The conversation I overheard that afternoon has stayed with me for over thirty years and it has continued to puzzle me for most of my adult life. The topic of this day seemed to be focused on my uncle who had “stepped out” on my aunt. There ensued a rather loud and animated discussion; it was very lengthy and escalated as time went on. All my aunts had something they really wanted my other aunts and my mother to hear, their opinions. The information flow went round and round the table as everyone wanted to have their voice heard that day. Then one statement made by my cuckolded aunt was voiced. This statement seemed to be imprinted on my brain all these years and would come back to me at various times and in different situations.

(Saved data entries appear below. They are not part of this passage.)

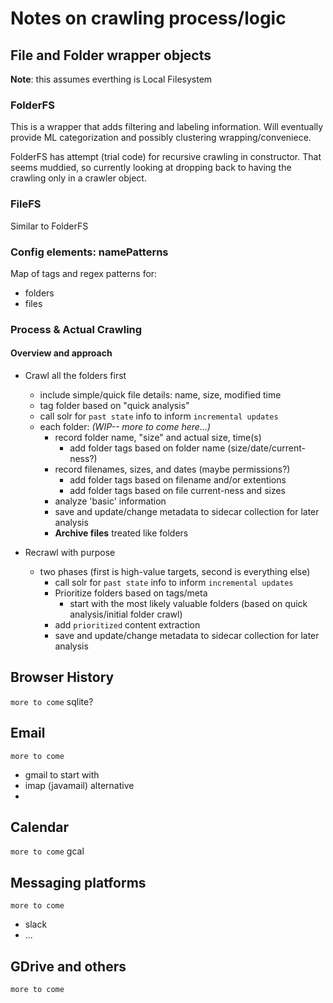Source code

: # Notes on crawling process/logic

## File and Folder wrapper objects 

**Note**: this assumes everthing is Local Filesystem

### FolderFS
This is a wrapper that adds filtering and labeling information.
Will eventually provide ML categorization and possibly clustering wrapping/conveniece.

FolderFS has attempt (trial code) for recursive crawling in constructor. That seems muddied, so currently looking at dropping back to having the crawling only in a crawler object.


### FileFS
Similar to FolderFS

### Config elements: namePatterns
Map of tags and regex patterns for:
* folders
* files

### Process & Actual Crawling

#### Overview and approach
* Crawl all the folders first
  * include simple/quick file details: name, size, modified time
  * tag folder based on "quick analysis"
  - call solr for `past state` info to inform `incremental updates` 
  - each folder:  _(WIP-- more to come here...)_
    - record folder name, "size" and actual size, time(s)
      - add folder tags based on folder name (size/date/current-ness?) 
    - record filenames, sizes, and dates (maybe permissions?)
      - add folder tags based on filename and/or extentions
      - add folder tags based on file current-ness and sizes
    - analyze 'basic' information
    - save and update/change metadata to sidecar collection for later analysis
    - **Archive files** treated like folders 
    
* Recrawl with purpose
  * two phases (first is high-value targets, second is everything else)
    - call solr for `past state` info to inform `incremental updates` 
    * Prioritize folders based on tags/meta
      * start with the most likely valuable folders (based on quick analysis/initial folder crawl)
    * add `prioritized` content extraction
    - save and update/change metadata to sidecar collection for later analysis


## Browser History
`more to come`
sqlite?

## Email
`more to come`
* gmail to start with
* imap (javamail) alternative
* 
## Calendar
`more to come`
gcal

## Messaging platforms
`more to come`
* slack
* ...

## GDrive and others
`more to come`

My aunt said, sounding rather resigned, “He is just a man; he puts his pants on one leg at a time” there was more to her statement but that is all I remember. At this the room fell silent, her declaration seemed to let the air out of all their sails. No more advice or additional observations was forthcoming from anyone at the table. Total silence, which was almost shocking after the melee that had preceded the calm. I couldn’t figure out what this declaration meant for the longest time. Did it mean that other people or men in particular, put their pants on in a different way? Did they put them on two legs at a time? Did they jump into them using a different protocol than woman do? Was he special, different, set aside from all other men in the way he got dressed every morning and undressed every night?
As a young girl I had no experiential knowledge to compare her pronouncement to. My life experiences were severely limited and there was nothing enlightening that I could relate this almost offhand comment to.

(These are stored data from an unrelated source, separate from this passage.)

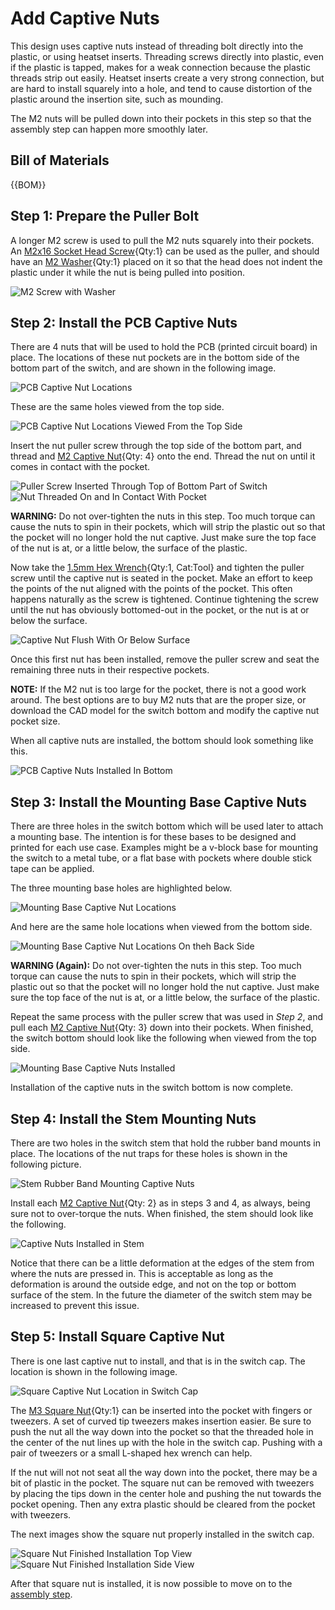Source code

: [M2x16 Socket Head Screw]:Parts.yaml#M2x16SocketHeadScrew
[M2 Washer]:Parts.yaml#M2FlatWasher
[M2 Captive Nut]:Parts.yaml#M2HexNut
[M3 Square Nut]:Parts.yaml#M3SquareNut
[1.5mm Hex Wrench]:Tools.yaml#HexWrench_1.5mm
# Add Captive Nuts

This design uses captive nuts instead of threading bolt directly into the plastic, or using heatset inserts. Threading screws directly into plastic, even if the plastic is tapped, makes for a weak connection because the plastic threads strip out easily. Heatset inserts create a very strong connection, but are hard to install squarely into a hole, and tend to cause distortion of the plastic around the insertion site, such as mounding.

The M2 nuts will be pulled down into their pockets in this step so that the assembly step can happen more smoothly later.

## Bill of Materials

{{BOM}}

## Step 1: Prepare the Puller Bolt

A longer M2 screw is used to pull the M2 nuts squarely into their pockets. An [M2x16 Socket Head Screw]{Qty:1} can be used as the puller, and should have an [M2 Washer]{Qty:1} placed on it so that the head does not indent the plastic under it while the nut is being pulled into position.

![M2 Screw with Washer](../images/mechanical_m2_screw_with_washer.jpg)

## Step 2: Install the PCB Captive Nuts

There are 4 nuts that will be used to hold the PCB (printed circuit board) in place. The locations of these nut pockets are in the bottom side of the bottom part of the switch, and are shown in the following image.

![PCB Captive Nut Locations](../images/mechanical_pcb_mount_nut_pocket_locations.jpg)

These are the same holes viewed from the top side.

![PCB Captive Nut Locations Viewed From the Top Side](../images/mechanical_pcb_mount_nut_pocket_locations_top_view.jpg)

Insert the nut puller screw through the top side of the bottom part, and thread and [M2 Captive Nut]{Qty: 4} onto the end. Thread the nut on until it comes in contact with the pocket.

![Puller Screw Inserted Through Top of Bottom Part of Switch](../images/mechanical_puller_screw_inserted_through_top_of_bottom_part.jpg)
![Nut Threaded On and In Contact With Pocket](../images/mechanical_nut_threaded_on_and_in_contact_with_pocket.jpg)

**WARNING:** Do not over-tighten the nuts in this step. Too much torque can cause the nuts to spin in their pockets, which will strip the plastic out so that the pocket will no longer hold the nut captive. Just make sure the top face of the nut is at, or a little below, the surface of the plastic.

Now take the [1.5mm Hex Wrench]{Qty:1, Cat:Tool} and tighten the puller screw until the captive nut is seated in the pocket. Make an effort to keep the points of the nut aligned with the points of the pocket. This often happens naturally as the screw is tightened. Continue tightening the screw until the nut has obviously bottomed-out in the pocket, or the nut is at or below the surface.

![Captive Nut Flush With Or Below Surface](../images/mechanical_captive_nut_flush_with_surface.jpg)

Once this first nut has been installed, remove the puller screw and seat the remaining three nuts in their respective pockets.

**NOTE:** If the M2 nut is too large for the pocket, there is not a good work around. The best options are to buy M2 nuts that are the proper size, or download the CAD model for the switch bottom and modify the captive nut pocket size.

When all captive nuts are installed, the bottom should look something like this.

![PCB Captive Nuts Installed In Bottom](../images/mechanical_pcb_captive_nuts_installed_in_bottom.jpg)

## Step 3: Install the Mounting Base Captive Nuts

There are three holes in the switch bottom which will be used later to attach a mounting base. The intention is for these bases to be designed and printed for each use case. Examples might be a v-block base for mounting the switch to a metal tube, or a flat base with pockets where double stick tape can be applied.

The three mounting base holes are highlighted below.

![Mounting Base Captive Nut Locations](../images/mechanical_mounting_captive_nut_locations.jpg)

And here are the same hole locations when viewed from the bottom side.

![Mounting Base Captive Nut Locations On theh Back Side](../images/mechanical_mounting_captive_nut_locations_back_side.jpg)

**WARNING (Again):** Do not over-tighten the nuts in this step. Too much torque can cause the nuts to spin in their pockets, which will strip the plastic out so that the pocket will no longer hold the nut captive. Just make sure the top face of the nut is at, or a little below, the surface of the plastic.

Repeat the same process with the puller screw that was used in *Step 2*, and pull each [M2 Captive Nut]{Qty: 3} down into their pockets. When finished, the switch bottom should look like the following when viewed from the top side.

![Mounting Base Captive Nuts Installed](../images/mechanical_mounting_base_captive_nuts_installed.jpg)

Installation of the captive nuts in the switch bottom is now complete.

## Step 4: Install the Stem Mounting Nuts

There are two holes in the switch stem that hold the rubber band mounts in place. The locations of the nut traps for these holes is shown in the following picture.

![Stem Rubber Band Mounting Captive Nuts](../images/mechanical_stem_captive_nut_locations.jpg)

Install each [M2 Captive Nut]{Qty: 2} as in steps 3 and 4, as always, being sure not to over-torque the nuts. When finished, the stem should look like the following.

![Captive Nuts Installed in Stem](../images/mechanical_stem_captive_nuts_installed.jpg)

Notice that there can be a little deformation at the edges of the stem from where the nuts are pressed in. This is acceptable as long as the deformation is around the outside edge, and not on the top or bottom surface of the stem. In the future the diameter of the switch stem may be increased to prevent this issue.

## Step 5: Install Square Captive Nut

There is one last captive nut to install, and that is in the switch cap. The location is shown in the following image.

![Square Captive Nut Location in Switch Cap](../images/mechanical_square_captive_nut_in_cap_location.jpg)

The [M3 Square Nut]{Qty:1} can be inserted into the pocket with fingers or tweezers. A set of curved tip tweezers makes insertion easier. Be sure to push the nut all the way down into the pocket so that the threaded hole in the center of the nut lines up with the hole in the switch cap. Pushing with a pair of tweezers or a small L-shaped hex wrench can help.

If the nut will not not seat all the way down into the pocket, there may be a bit of plastic in the pocket. The square nut can be removed with tweezers by placing the tips down in the center hole and pushing the nut towards the pocket opening. Then any extra plastic should be cleared from the pocket with tweezers.

The next images show the square nut properly installed in the switch cap.

![Square Nut Finished Installation Top View](../images/mechanical_square_nut_installed_in_stem_top_view.jpg)
![Square Nut Finished Installation Side View](../images/mechanical_square_nut_installed_in_stem_side_view.jpg)

After that square nut is installed, it is now possible to move on to the [assembly step](assemble.md).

This morning as I was standing in the shower the events of this summer day came rushing back to me as clear almost as if I was leaning against my mother's arm again, which on some days I long for deeply. My uncle is now gone as is most of my aunties, mother, and gram who all sat around the kitchen table over thirty years ago. My aunt is still alive, a little softer in the jowls, a little longer in the tooth and definitely moving much slower than she did in the early 70’s.
As I got out of the shower and imparted this memory to my husband he repeated “he is just a man” and it was an immediate moment of clarity for me. Now as I near my fiftieth birthday with many years of my own life experiences I can now understand her declaration. It was her way of coming to grips with his infidelity and her own pain; it was also her way of giving him legroom to make a mistake without it ending their relationship or their marriage. All people make mistakes; he was no worse, and no better than anyone else—he too put his pants on one leg at a time—like everyone else.

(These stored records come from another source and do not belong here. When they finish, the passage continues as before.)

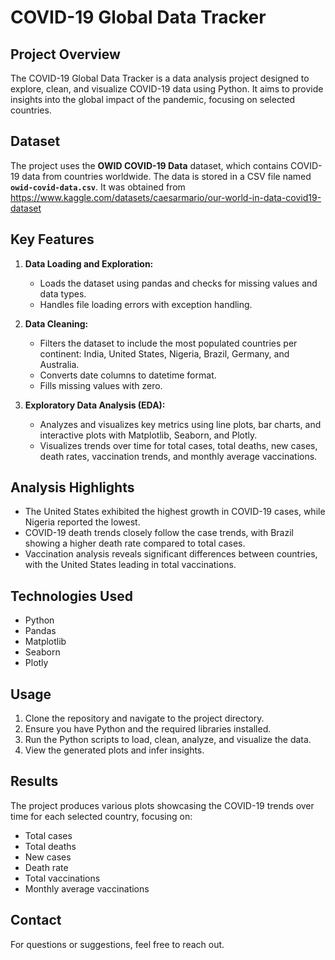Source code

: # COVID-19 Global Data Tracker

## Project Overview

The COVID-19 Global Data Tracker is a data analysis project designed to explore, clean, and visualize COVID-19 data using Python. It aims to provide insights into the global impact of the pandemic, focusing on selected countries.

## Dataset

The project uses the **OWID COVID-19 Data** dataset, which contains COVID-19 data from countries worldwide. The data is stored in a CSV file named **`owid-covid-data.csv`**.
It was obtained from https://www.kaggle.com/datasets/caesarmario/our-world-in-data-covid19-dataset

## Key Features

1. **Data Loading and Exploration:**

   * Loads the dataset using pandas and checks for missing values and data types.
   * Handles file loading errors with exception handling.

2. **Data Cleaning:**

   * Filters the dataset to include the most populated countries per continent: India, United States, Nigeria, Brazil, Germany, and Australia.
   * Converts date columns to datetime format.
   * Fills missing values with zero.

3. **Exploratory Data Analysis (EDA):**

   * Analyzes and visualizes key metrics using line plots, bar charts, and interactive plots with Matplotlib, Seaborn, and Plotly.
   * Visualizes trends over time for total cases, total deaths, new cases, death rates, vaccination trends, and monthly average vaccinations.

## Analysis Highlights

* The United States exhibited the highest growth in COVID-19 cases, while Nigeria reported the lowest.
* COVID-19 death trends closely follow the case trends, with Brazil showing a higher death rate compared to total cases.
* Vaccination analysis reveals significant differences between countries, with the United States leading in total vaccinations.

## Technologies Used

* Python
* Pandas
* Matplotlib
* Seaborn
* Plotly

## Usage

1. Clone the repository and navigate to the project directory.
2. Ensure you have Python and the required libraries installed.
3. Run the Python scripts to load, clean, analyze, and visualize the data.
4. View the generated plots and infer insights.

## Results

The project produces various plots showcasing the COVID-19 trends over time for each selected country, focusing on:

* Total cases
* Total deaths
* New cases
* Death rate
* Total vaccinations
* Monthly average vaccinations


## Contact

For questions or suggestions, feel free to reach out.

Many people have asked themselves if they could forgive their partner if they were to find out that they cheated on them. They do survey’s for Cosmopolitan and Glamour and publish statistics of how many men and women are unfaithful in their relationships, how many divorce as a result of their disloyalty. In that moment my auntie had made up her mind, she either had to forgive him or forgo her marriage. My other aunties, my mom, and grandmother had all accepted her decision as evidenced by their tacit agreement. I saw it in their eyes and the miniscule almost invisible nodding of their heads in unison, not understanding then what I was seeing.
They stayed together, my Aunt Pen and Uncle Don and somehow worked through the pain and loss of a broken trust. My Uncle Don passed away over two years ago and Aunt Pen was at his side as he courageously struggled against a cancer that in the end he could not defeat. He was after all, just a man with all his foibles and failures; nevertheless, she loved him and stayed by his side until the end.